The questions will cover a range of topics related to crypto companies in the US, such as: B. Views on how regulation can improve competitiveness and what barriers business owners are currently facing. It will also cover digital asset mining, likely related to Bitcoin and Ethereum. One asks:

“What, if any, is the future role of digital asset mining in the US digital assets sector? How can the US government and US companies drive competitive, sustainable (for the environment and energy use) development of digital assets?”

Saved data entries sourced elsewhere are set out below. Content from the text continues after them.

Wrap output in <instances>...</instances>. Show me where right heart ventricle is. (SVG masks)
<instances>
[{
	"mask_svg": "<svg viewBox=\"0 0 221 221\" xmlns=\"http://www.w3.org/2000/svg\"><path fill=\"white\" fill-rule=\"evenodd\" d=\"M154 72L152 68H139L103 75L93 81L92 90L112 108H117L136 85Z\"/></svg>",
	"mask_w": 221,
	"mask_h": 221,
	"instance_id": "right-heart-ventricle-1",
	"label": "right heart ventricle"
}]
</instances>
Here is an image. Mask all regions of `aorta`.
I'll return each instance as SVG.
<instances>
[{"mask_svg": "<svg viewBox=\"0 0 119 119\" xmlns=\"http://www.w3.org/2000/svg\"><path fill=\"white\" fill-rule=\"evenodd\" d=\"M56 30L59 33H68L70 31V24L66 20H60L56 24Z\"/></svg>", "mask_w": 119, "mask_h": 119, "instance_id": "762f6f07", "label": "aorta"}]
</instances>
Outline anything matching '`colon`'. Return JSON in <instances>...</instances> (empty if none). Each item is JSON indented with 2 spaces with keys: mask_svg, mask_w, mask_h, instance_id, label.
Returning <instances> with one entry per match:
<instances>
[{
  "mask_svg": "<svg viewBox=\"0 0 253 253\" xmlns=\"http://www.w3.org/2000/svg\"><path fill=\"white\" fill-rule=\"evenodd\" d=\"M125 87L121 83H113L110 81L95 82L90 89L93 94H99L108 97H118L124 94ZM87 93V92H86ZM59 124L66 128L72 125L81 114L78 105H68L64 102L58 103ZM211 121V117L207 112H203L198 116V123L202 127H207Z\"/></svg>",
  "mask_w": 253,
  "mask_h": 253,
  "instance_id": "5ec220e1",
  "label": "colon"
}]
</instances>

The US is currently the top bitcoin mining country, producing 37.84% of the world’s hash power as of January, according to the Cambridge Bitcoin Electricity Consumption Index. Judging by this metric, it appears that there are many companies who believe in the future of digital asset mining.

Among these miners, there is a growing demand for sustainable energy sources and carbon neutrality. Investors like Kevin O’Leary, who are driving demand for sustainable mining, told Cointelegraph on May 10 that the crypto industry is “at an interesting tipping point” when it comes to environmental awareness.

Although the Federal Reserve Board reiterated in its May 9 financial stability report that it currently has no plans to develop a central bank digital currency (CBDC), one of the DoC’s questions will ask about the potential impact of a CBDC on business.

The DoC will also ask if digital assets can help unbanked Americans access the financial tools they may need but can’t get through traditional means. Banking the Unbanked has long been a use case that crypto industry insiders tout as a natural fit for the technology.

“What role can the federal government and the digital asset sector play to ensure underserved Americans can benefit from the increased commercial availability of digital assets?”

The request for public comment will inform the DoC’s deliberations on creating the framework for an American regulatory framework for the digital asset business. This early, open approach to the Department of Defense effort echoes Secretary of Commerce Gina Raimondo’s March 9 statement in response to President Biden’s executive order. She said her department will promote “the resilience of the US financial system” by working with partners in the digital asset industry to “mitigate the risks to the businesses and individuals that depend on them.”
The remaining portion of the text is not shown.